• Your goal
All the lines below should appear again unchanged, though their pictures should not.

• Given data
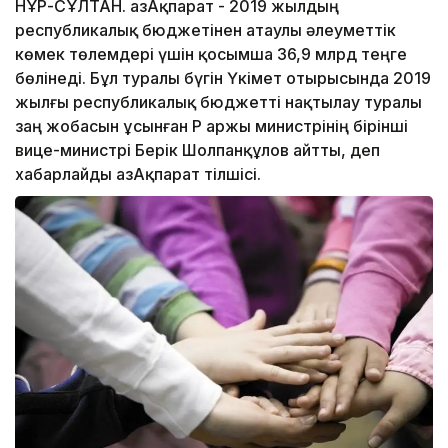
НҰР-СҰЛТАН. ҚазАқпарат - 2019 жылдың
республикалық бюджетінен атаулы әлеуметтік
көмек төлемдері үшін қосымша 36,9 млрд теңге
бөлінеді. Бұл туралы бүгін Үкімет отырысында 2019
жылғы республикалық бюджетті нақтылау туралы
заң жобасын ұсынған ҚР Қаржы министрінің бірінші
вице-министрі Берік Шолпанқұлов айтты, деп
хабарлайды ҚазАқпарат тілшісі.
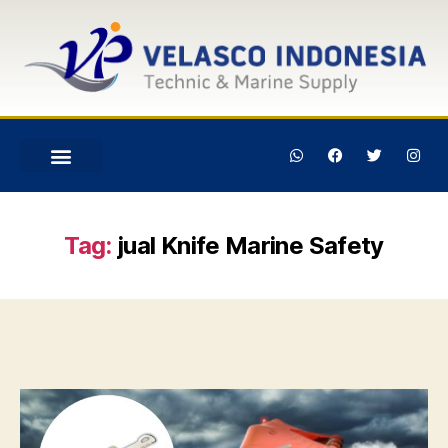
Tag:
jual Knife Marine Safety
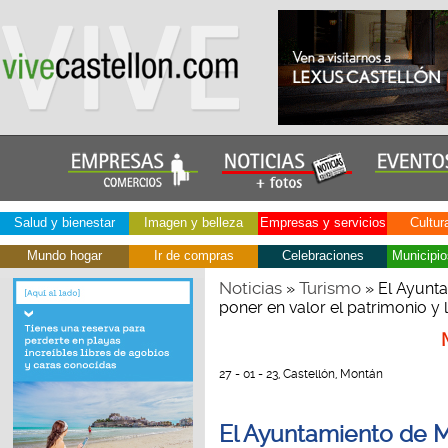
Salud y bienestar
Imagen y belleza
Empresas y servicios
Cultur
Mundo hogar
Ir de compras
Celebraciones
Municipio
Noticias
Turismo
»
» El Ayunta
poner en valor el patrimonio y 
27 - 01 - 23, Castellón, Montán
El Ayuntamiento de Mo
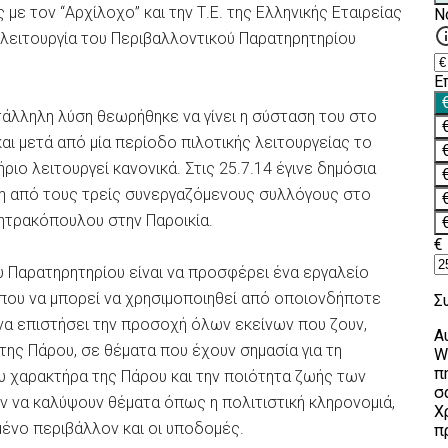
ε τον “Αρχίλοχο” και την Τ.Ε. της Ελληνικής Εταιρείας
ι λειτουργία του Περιβαλλοντικού Παρατηρητηρίου
τάλληλη λύση θεωρήθηκε να γίνει η σύσταση του στο
και μετά από μία περίοδο πιλοτικής λειτουργείας το
ριο λειτουργεί κανονικά. Στις 25.7.14 έγινε δημόσια
η από τους τρείς συνεργαζόμενους συλλόγους στο
ητρακόπουλου στην Παροικία.
 Παρατηρητηρίου είναι να προσφέρει ένα εργαλείο
που να μπορεί να χρησιμοποιηθεί από οποιονδήποτε
 να επιστήσει την προσοχή όλων εκείνων που ζουν,
 της Πάρου, σε θέματα που έχουν σημασία για τη
υ χαρακτήρα της Πάρου και την ποιότητα ζωής των
ν να καλύψουν θέματα όπως η πολιτιστική κληρονομιά,
μένο περιβάλλον και οι υποδομές.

• Output of the exercise
НҰР-СҰЛТАН. ҚазАқпарат - 2019 жылдың
республикалық бюджетінен атаулы әлеуметтік
көмек төлемдері үшін қосымша 36,9 млрд теңге
бөлінеді. Бұл туралы бүгін Үкімет отырысында 2019
жылғы республикалық бюджетті нақтылау туралы
заң жобасын ұсынған ҚР Қаржы министрінің бірінші
вице-министрі Берік Шолпанқұлов айтты, деп
хабарлайды ҚазАқпарат тілшісі.
Tag:
jual Knife Marine Safety
Salud y bienestar
Imagen y belleza
Empresas y servicios
Cultur
Mundo hogar
Ir de compras
Celebraciones
Municipio
Noticias
Turismo
»
» El Ayunta
poner en valor el patrimonio y 
27 - 01 - 23, Castellón, Montán
El Ayuntamiento de Mo
ε τον “Αρχίλοχο” και την Τ.Ε. της Ελληνικής Εταιρείας
ι λειτουργία του Περιβαλλοντικού Παρατηρητηρίου
τάλληλη λύση θεωρήθηκε να γίνει η σύσταση του στο
και μετά από μία περίοδο πιλοτικής λειτουργείας το
ριο λειτουργεί κανονικά. Στις 25.7.14 έγινε δημόσια
η από τους τρείς συνεργαζόμενους συλλόγους στο
ητρακόπουλου στην Παροικία.
 Παρατηρητηρίου είναι να προσφέρει ένα εργαλείο
που να μπορεί να χρησιμοποιηθεί από οποιονδήποτε
 να επιστήσει την προσοχή όλων εκείνων που ζουν,
 της Πάρου, σε θέματα που έχουν σημασία για τη
υ χαρακτήρα της Πάρου και την ποιότητα ζωής των
ν να καλύψουν θέματα όπως η πολιτιστική κληρονομιά,
μένο περιβάλλον και οι υποδομές.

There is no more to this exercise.